PROMPT 1: In the Supabase outage playbook, at which path should you check Auth?
PROMPT 2: Transcribe the Supabase outage playbook between "3. Relieve connection" and "limit — back off.", inclusive.

TEXT FOR ANALYSIS:

####################

When Supabase Goes Down: Response Playbook

When monitoring alerts you to a Supabase problem, here's how to respond and limit the impact on your app.

1. Verify and classify

Check your Supabase dashboard first (is the project paused?) and status.supabase.com for platform incidents. Determine whether it's a pause, auth rate limit (429), connection exhaustion, or an upstream outage.

2. Restore a paused project

If the project is paused, restore it from the dashboard immediately. To prevent recurrence, keep a low-frequency monitor running (which also keeps the project active) or upgrade off the free tier for a production app.

3. Relieve connection pressure

If reads are timing out, check for runaway queries or leaked connections, enable connection pooling (Supavisor), and consider scaling compute. Cache hot reads so the database isn't the single point of failure.

4. Protect the auth flow

For auth 429s, add client-side throttling and CAPTCHA, and investigate whether it's organic load or an attack. Don't blindly retry into the rate limit — back off.

5. Communicate

Update your status page so users know logins or data may be affected. If it's an upstream Supabase incident, link their official status post.

Frequently Asked Questions

Why monitor the Supabase API instead of just using their status page?
Supabase's status page reports platform-wide incidents, but won't reflect project-specific problems like a paused free-tier project, an exhausted connection pool, a rotated API key, or auth rate limiting. Each project is its own subdomain, so external monitoring of your project URL catches issues the global status page never shows.
How do I check Supabase API status right now?
For platform-wide status, visit status.supabase.com. For your project, run: curl https://YOUR_REF.supabase.co/rest/v1/ -H "apikey: YOUR_ANON_KEY", and check Auth at /auth/v1/health. For continuous monitoring, set up UptimeSignal to poll every 1-5 minutes and alert you instantly when the status changes.
Which Supabase endpoints should I monitor?

####################

EXERCISE DATA:
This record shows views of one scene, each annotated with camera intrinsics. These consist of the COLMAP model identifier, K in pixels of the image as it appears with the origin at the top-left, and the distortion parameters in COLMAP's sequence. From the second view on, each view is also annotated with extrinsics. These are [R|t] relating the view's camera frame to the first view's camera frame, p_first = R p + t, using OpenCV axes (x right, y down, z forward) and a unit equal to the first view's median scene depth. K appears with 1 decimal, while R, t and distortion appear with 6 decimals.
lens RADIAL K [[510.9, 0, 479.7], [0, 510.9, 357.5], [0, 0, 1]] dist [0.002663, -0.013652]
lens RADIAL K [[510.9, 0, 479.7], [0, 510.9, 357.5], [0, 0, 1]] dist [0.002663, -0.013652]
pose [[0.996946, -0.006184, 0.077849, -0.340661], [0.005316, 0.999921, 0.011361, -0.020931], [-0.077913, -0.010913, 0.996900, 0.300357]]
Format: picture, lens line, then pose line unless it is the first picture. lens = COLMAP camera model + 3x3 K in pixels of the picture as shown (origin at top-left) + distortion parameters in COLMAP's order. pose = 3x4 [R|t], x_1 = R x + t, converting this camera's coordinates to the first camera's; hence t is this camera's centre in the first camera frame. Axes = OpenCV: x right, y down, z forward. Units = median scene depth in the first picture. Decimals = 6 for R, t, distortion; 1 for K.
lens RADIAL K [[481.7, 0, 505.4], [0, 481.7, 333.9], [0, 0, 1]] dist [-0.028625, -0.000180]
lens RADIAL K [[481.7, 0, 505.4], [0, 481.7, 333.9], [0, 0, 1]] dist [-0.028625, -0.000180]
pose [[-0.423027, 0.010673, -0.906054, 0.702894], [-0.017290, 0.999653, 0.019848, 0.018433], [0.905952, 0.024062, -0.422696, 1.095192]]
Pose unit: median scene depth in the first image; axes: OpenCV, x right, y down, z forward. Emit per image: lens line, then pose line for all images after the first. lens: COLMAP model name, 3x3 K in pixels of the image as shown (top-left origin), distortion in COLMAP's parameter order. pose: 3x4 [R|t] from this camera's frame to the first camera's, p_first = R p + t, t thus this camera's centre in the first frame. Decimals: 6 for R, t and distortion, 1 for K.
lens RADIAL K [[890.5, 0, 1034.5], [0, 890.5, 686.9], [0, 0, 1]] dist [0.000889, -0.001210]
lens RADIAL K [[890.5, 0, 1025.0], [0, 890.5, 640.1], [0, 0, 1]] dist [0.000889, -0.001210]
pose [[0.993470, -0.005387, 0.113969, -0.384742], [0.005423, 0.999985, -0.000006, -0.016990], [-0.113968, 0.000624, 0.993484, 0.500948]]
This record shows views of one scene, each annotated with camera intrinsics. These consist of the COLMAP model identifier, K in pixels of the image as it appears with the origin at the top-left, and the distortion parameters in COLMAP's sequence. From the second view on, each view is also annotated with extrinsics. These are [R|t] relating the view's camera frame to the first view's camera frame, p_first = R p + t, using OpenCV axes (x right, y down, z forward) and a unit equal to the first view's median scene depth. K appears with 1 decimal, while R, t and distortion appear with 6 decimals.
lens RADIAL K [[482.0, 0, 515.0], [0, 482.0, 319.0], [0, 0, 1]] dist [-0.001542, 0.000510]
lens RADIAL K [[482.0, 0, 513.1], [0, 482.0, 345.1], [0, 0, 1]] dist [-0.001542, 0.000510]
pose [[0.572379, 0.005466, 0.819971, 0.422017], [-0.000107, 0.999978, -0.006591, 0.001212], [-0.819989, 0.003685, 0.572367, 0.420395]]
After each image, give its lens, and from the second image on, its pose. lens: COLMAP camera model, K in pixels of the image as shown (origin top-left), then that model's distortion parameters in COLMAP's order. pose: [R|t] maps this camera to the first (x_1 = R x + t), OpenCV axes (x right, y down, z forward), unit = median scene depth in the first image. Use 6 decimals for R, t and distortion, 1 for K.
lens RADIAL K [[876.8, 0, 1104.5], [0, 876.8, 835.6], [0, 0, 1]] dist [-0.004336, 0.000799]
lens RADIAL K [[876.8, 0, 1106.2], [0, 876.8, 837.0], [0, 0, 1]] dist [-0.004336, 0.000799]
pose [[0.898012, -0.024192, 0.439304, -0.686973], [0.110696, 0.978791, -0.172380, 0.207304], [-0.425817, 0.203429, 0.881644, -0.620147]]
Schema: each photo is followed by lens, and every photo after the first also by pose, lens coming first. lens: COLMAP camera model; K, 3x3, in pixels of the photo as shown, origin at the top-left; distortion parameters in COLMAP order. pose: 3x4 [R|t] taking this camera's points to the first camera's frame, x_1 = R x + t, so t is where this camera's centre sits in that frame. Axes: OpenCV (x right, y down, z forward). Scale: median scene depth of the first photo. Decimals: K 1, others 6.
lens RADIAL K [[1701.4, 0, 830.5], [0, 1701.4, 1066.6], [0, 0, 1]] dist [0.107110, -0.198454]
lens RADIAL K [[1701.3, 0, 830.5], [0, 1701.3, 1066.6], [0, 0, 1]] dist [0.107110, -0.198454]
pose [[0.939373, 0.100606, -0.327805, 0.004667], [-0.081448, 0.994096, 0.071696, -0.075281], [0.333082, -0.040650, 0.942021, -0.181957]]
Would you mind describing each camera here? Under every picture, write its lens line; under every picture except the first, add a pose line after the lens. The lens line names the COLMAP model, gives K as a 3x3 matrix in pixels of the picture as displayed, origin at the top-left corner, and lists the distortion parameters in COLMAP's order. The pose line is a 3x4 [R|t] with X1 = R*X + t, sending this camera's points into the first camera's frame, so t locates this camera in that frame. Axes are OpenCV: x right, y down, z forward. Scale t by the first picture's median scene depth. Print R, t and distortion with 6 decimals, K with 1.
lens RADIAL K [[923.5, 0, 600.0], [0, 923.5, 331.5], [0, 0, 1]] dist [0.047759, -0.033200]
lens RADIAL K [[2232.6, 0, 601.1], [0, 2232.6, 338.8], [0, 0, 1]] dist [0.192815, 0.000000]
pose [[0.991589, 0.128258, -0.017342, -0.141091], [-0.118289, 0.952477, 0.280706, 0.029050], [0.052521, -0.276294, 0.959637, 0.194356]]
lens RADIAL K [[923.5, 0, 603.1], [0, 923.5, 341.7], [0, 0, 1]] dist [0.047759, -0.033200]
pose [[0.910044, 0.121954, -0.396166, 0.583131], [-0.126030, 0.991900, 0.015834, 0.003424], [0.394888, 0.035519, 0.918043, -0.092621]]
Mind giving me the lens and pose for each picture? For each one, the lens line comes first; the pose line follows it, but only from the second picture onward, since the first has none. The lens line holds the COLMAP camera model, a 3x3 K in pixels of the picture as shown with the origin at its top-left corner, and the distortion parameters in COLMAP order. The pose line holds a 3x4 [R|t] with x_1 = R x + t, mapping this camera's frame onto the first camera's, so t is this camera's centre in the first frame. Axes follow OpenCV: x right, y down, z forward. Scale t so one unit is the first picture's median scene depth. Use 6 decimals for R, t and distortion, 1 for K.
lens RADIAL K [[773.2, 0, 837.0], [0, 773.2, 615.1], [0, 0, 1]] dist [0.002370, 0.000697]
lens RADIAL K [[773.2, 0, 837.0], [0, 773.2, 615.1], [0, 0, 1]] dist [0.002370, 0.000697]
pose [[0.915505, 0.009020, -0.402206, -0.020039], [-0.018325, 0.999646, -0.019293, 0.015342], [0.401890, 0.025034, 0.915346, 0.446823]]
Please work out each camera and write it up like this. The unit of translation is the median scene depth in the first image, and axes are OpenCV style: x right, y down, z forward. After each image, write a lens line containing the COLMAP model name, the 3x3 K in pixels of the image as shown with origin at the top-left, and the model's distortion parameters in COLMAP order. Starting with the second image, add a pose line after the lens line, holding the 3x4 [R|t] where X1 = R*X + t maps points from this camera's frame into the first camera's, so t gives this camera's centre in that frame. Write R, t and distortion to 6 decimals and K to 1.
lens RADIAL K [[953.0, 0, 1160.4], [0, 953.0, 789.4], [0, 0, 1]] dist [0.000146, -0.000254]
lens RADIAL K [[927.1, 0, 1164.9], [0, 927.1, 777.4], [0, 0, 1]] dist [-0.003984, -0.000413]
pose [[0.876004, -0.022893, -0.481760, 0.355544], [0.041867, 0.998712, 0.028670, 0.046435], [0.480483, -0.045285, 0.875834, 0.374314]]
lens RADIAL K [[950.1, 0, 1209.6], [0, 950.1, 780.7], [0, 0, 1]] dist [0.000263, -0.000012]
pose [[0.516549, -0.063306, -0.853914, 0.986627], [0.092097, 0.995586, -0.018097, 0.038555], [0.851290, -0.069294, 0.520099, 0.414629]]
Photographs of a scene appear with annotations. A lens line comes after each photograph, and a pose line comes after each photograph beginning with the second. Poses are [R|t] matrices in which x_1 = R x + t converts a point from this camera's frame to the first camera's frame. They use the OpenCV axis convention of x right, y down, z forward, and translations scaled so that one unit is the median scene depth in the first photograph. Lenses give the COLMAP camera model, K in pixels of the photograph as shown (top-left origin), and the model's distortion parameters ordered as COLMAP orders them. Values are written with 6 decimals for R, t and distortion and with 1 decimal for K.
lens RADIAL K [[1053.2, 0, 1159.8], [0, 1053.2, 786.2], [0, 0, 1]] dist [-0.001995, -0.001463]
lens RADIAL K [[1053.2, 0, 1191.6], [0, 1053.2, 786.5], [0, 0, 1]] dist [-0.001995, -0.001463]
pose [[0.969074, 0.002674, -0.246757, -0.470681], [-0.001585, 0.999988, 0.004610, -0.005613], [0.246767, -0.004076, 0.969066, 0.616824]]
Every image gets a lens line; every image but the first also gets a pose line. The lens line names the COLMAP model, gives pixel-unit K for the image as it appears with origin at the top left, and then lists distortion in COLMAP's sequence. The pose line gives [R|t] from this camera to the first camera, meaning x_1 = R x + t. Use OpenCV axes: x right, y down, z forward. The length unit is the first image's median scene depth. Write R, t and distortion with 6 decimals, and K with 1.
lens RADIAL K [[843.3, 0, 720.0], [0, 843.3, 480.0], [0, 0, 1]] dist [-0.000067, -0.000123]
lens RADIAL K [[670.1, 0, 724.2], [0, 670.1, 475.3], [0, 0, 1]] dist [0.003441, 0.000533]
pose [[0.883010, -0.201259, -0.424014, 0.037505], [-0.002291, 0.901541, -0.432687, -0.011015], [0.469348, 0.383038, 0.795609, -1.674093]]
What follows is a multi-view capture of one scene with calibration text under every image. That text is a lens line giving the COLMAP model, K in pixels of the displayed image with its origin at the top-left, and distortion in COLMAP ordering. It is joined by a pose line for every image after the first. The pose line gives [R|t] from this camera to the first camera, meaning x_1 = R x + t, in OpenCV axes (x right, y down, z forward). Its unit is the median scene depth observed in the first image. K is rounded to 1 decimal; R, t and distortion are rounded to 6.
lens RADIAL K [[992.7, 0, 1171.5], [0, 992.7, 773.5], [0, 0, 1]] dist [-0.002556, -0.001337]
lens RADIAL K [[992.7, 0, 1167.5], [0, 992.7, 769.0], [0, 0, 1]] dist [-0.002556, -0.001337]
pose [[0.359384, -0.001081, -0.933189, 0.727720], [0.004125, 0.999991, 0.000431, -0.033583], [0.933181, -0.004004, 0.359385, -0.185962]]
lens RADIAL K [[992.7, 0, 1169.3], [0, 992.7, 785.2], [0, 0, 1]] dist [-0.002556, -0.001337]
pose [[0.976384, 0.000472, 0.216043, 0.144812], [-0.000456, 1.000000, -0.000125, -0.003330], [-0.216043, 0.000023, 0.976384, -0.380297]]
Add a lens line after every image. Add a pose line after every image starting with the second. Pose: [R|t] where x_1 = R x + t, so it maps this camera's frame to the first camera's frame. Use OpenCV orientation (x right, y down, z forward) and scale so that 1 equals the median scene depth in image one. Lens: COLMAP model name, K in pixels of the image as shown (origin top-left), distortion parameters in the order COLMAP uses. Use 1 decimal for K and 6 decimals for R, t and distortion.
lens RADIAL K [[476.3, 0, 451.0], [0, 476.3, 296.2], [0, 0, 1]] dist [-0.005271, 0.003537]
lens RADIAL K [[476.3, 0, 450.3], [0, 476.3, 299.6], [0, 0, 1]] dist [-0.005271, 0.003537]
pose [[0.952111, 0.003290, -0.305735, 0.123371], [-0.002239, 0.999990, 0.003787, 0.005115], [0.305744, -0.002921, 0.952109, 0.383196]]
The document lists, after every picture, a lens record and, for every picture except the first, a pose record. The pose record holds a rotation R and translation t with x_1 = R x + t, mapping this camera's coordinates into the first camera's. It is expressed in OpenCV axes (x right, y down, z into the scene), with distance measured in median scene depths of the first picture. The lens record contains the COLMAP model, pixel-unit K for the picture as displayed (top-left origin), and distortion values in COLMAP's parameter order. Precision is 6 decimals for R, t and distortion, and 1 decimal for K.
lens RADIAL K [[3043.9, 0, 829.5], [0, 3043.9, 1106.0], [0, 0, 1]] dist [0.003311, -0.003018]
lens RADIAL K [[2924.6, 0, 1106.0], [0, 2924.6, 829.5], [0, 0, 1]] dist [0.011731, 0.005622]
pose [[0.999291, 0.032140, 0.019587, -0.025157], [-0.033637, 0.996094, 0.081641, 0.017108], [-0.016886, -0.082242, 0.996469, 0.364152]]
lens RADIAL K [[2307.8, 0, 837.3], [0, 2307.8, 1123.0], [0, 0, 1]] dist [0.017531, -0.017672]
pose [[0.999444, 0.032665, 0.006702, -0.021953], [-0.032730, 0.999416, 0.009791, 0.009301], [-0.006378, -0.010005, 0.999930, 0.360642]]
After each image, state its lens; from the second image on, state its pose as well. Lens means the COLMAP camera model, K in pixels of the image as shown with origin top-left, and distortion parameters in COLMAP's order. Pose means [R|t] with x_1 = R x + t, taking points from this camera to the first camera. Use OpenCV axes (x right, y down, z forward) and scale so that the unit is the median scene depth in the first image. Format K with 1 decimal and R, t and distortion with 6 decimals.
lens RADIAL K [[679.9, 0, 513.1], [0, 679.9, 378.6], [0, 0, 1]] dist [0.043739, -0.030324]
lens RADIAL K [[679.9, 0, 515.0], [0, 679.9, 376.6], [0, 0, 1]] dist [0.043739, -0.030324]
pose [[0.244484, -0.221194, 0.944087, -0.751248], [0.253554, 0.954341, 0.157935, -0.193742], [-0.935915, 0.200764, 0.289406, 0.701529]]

####################

WRITTEN REPLY 1: /auth/v1/health

WRITTEN REPLY 2:
3. Relieve connection pressure

If reads are timing out, check for runaway queries or leaked connections, enable connection pooling (Supavisor), and consider scaling compute. Cache hot reads so the database isn't the single point of failure.

4. Protect the auth flow

For auth 429s, add client-side throttling and CAPTCHA, and investigate whether it's organic load or an attack. Don't blindly retry into the rate limit — back off.